▸ **Dataset content**:
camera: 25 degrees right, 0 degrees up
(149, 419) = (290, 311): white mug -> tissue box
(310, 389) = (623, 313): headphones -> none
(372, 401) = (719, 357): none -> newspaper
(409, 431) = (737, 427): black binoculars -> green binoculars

--

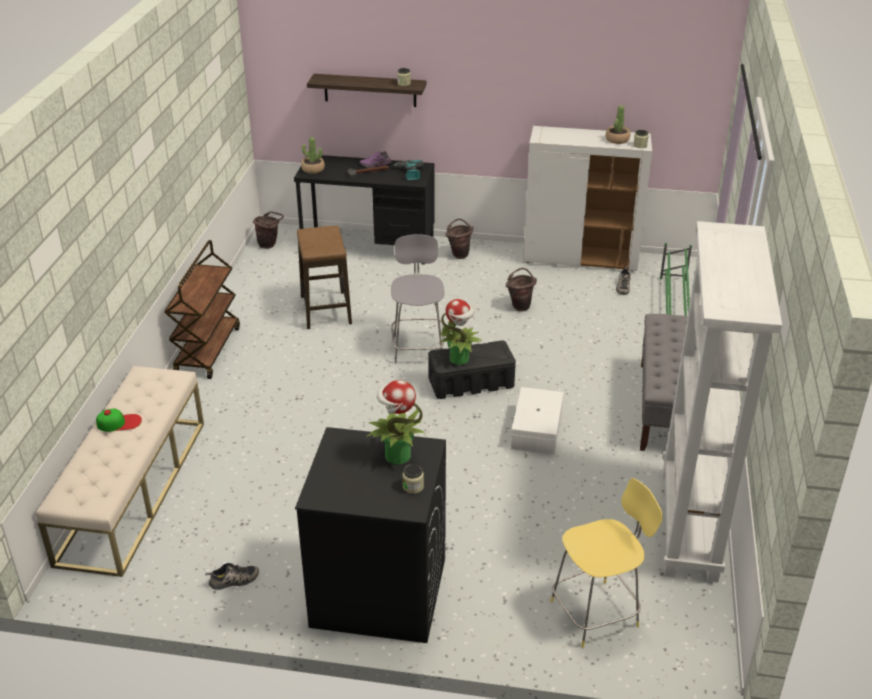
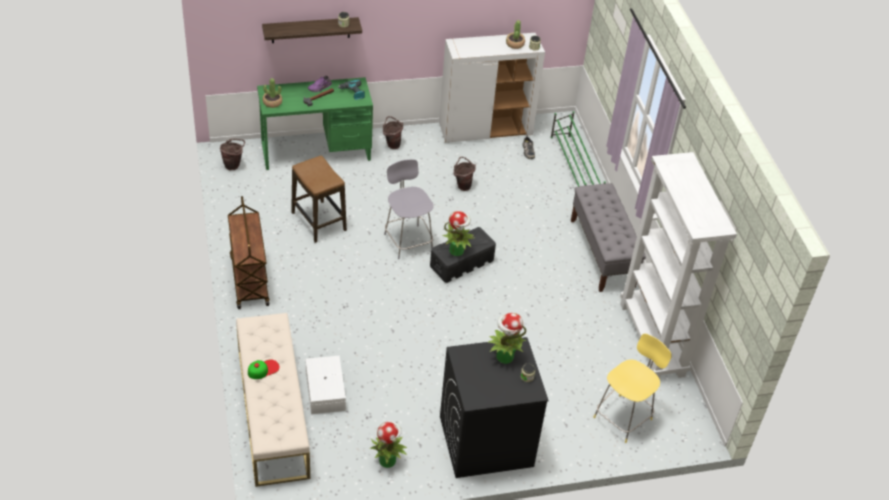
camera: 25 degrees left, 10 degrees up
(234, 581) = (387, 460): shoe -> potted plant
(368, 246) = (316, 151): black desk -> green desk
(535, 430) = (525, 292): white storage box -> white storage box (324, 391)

▸ **Task to complete**: Looking at the entries above, can you reproduce exactly the lines from the one that holds "(149, 419) = (290, 311): white" through the one that holds "(409, 431) = (737, 427): black", and only those?

▸ **Solution to the problem**:
(149, 419) = (290, 311): white mug -> tissue box
(310, 389) = (623, 313): headphones -> none
(372, 401) = (719, 357): none -> newspaper
(409, 431) = (737, 427): black binoculars -> green binoculars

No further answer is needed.